When the string "down" is part of a line in the data below, report the whole line.

Source records Block Start

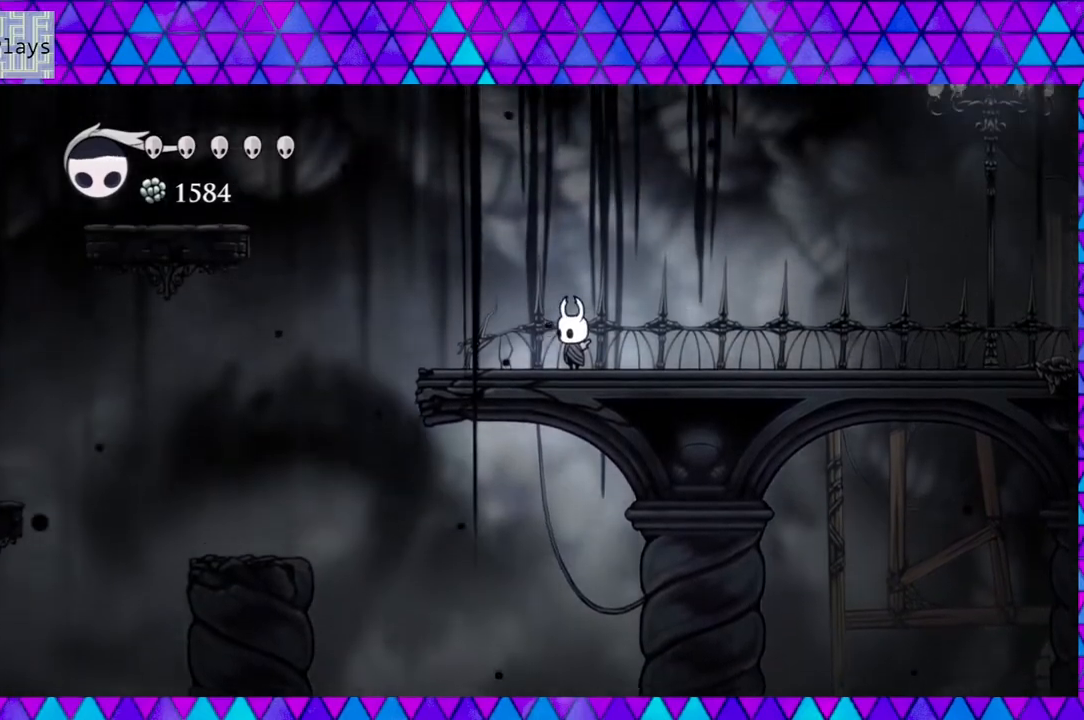
{"buttons": ["DPAD_LEFT"], "left_stick": "center", "right_stick": "center", "events": [[183, "DPAD_LEFT", "down"]]}
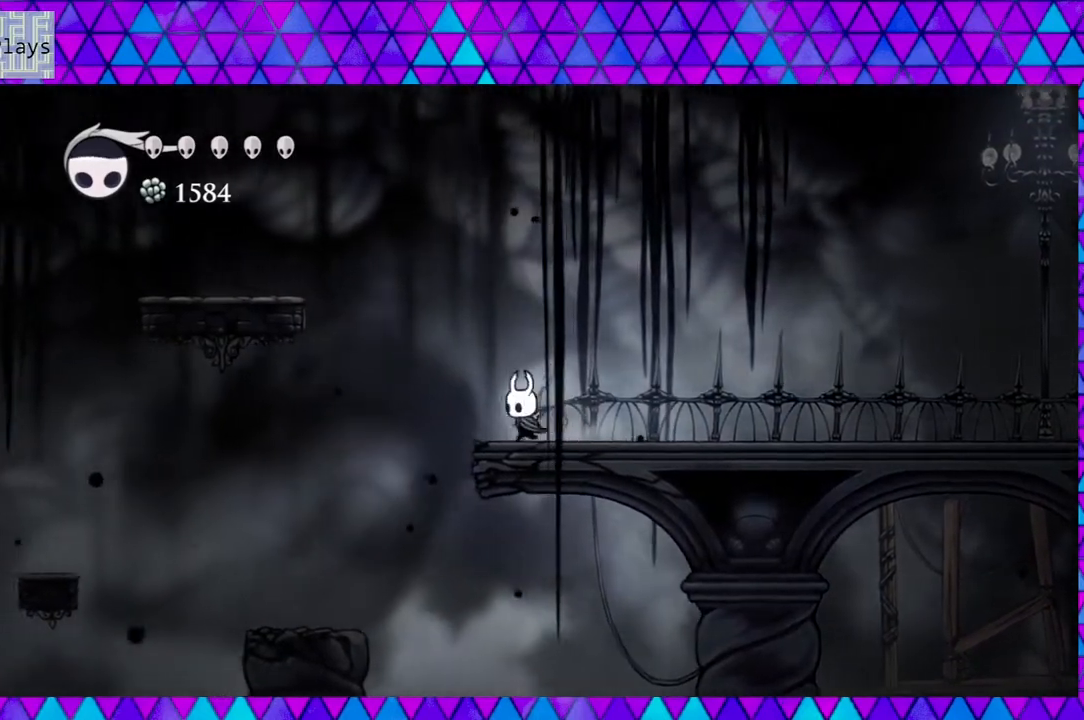
{"buttons": ["B", "DPAD_LEFT"], "left_stick": "center", "right_stick": "center", "events": [[67, "B", "down"]]}
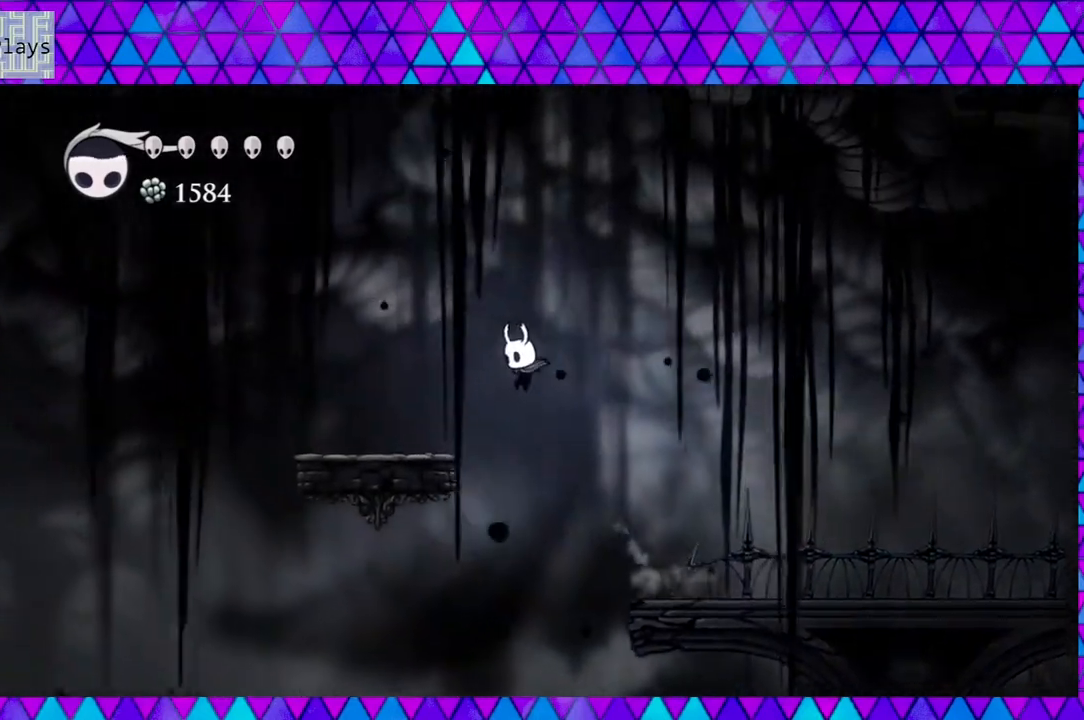
{"buttons": [], "left_stick": "center", "right_stick": "center", "events": [[250, "B", "up"], [417, "DPAD_LEFT", "up"]]}
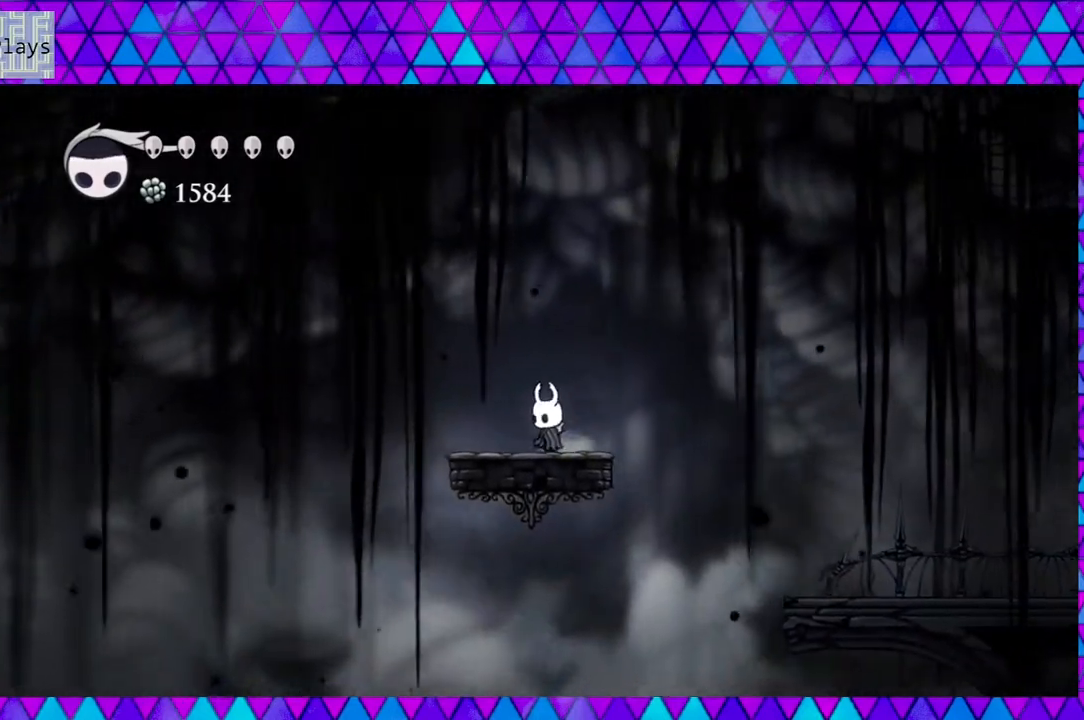
{"buttons": [], "left_stick": "center", "right_stick": "down", "events": [[83, "left_stick", "left"], [133, "left_stick", "center"], [333, "right_stick", "down"]]}
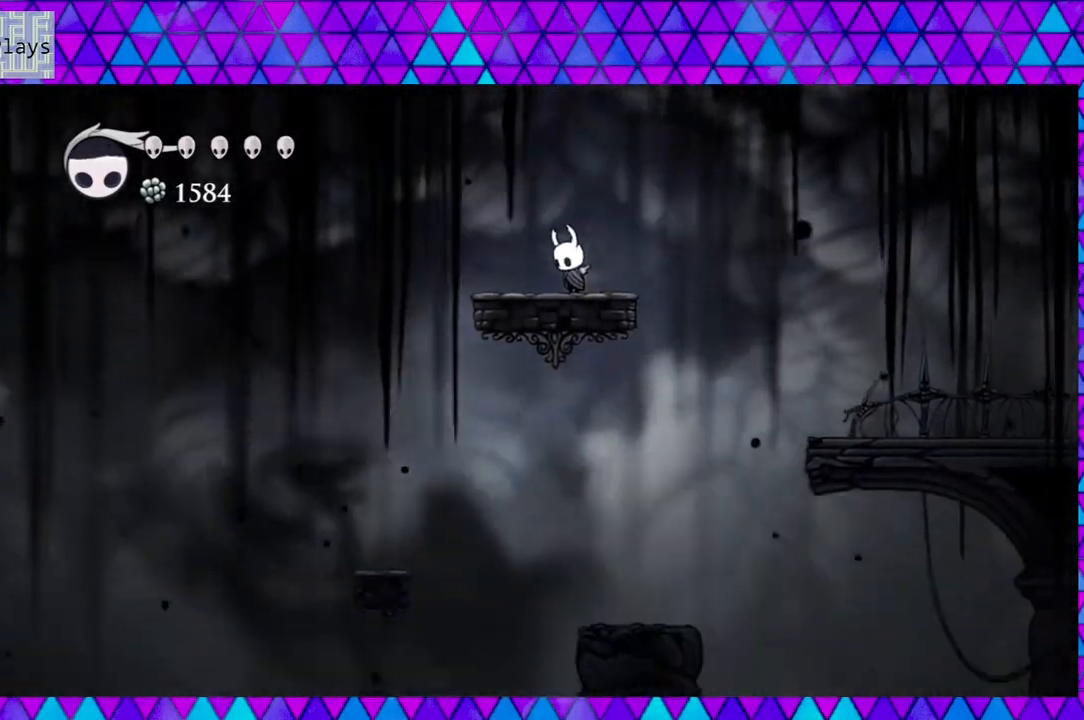
{"buttons": ["DPAD_LEFT"], "left_stick": "center", "right_stick": "center", "events": [[183, "DPAD_LEFT", "down"], [183, "right_stick", "center"]]}
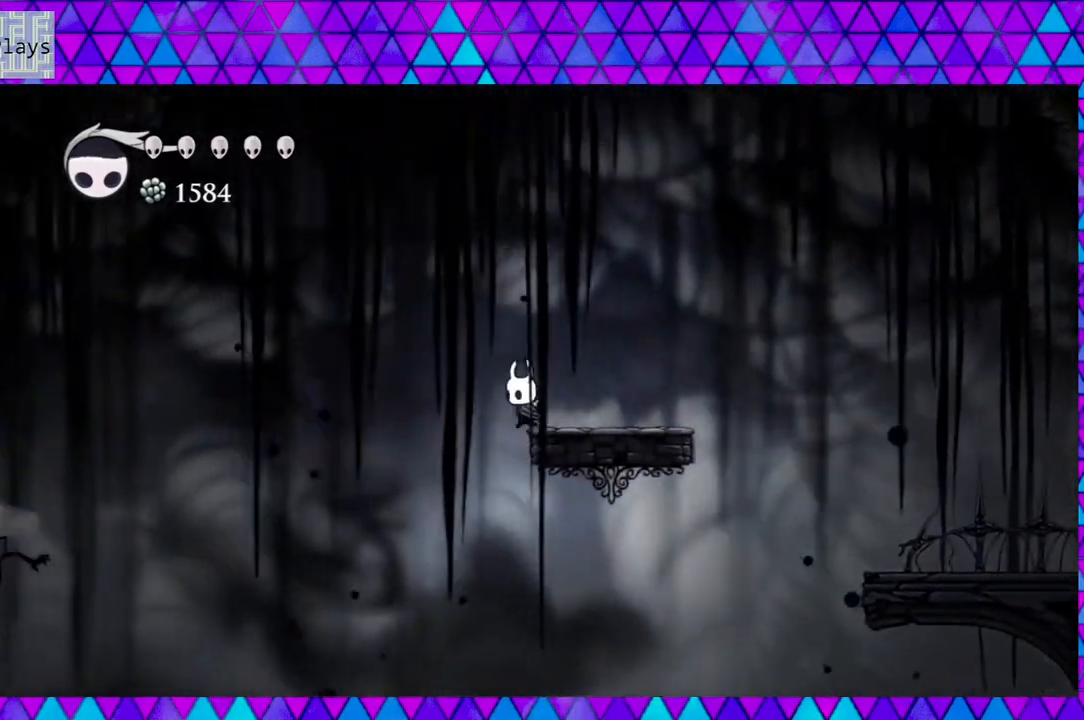
{"buttons": [], "left_stick": "center", "right_stick": "center", "events": [[233, "DPAD_LEFT", "up"]]}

Source records Block End

- **Answer for this exercise**
{"buttons": ["DPAD_LEFT"], "left_stick": "center", "right_stick": "center", "events": [[183, "DPAD_LEFT", "down"]]}
{"buttons": ["B", "DPAD_LEFT"], "left_stick": "center", "right_stick": "center", "events": [[67, "B", "down"]]}
{"buttons": [], "left_stick": "center", "right_stick": "down", "events": [[83, "left_stick", "left"], [133, "left_stick", "center"], [333, "right_stick", "down"]]}
{"buttons": ["DPAD_LEFT"], "left_stick": "center", "right_stick": "center", "events": [[183, "DPAD_LEFT", "down"], [183, "right_stick", "center"]]}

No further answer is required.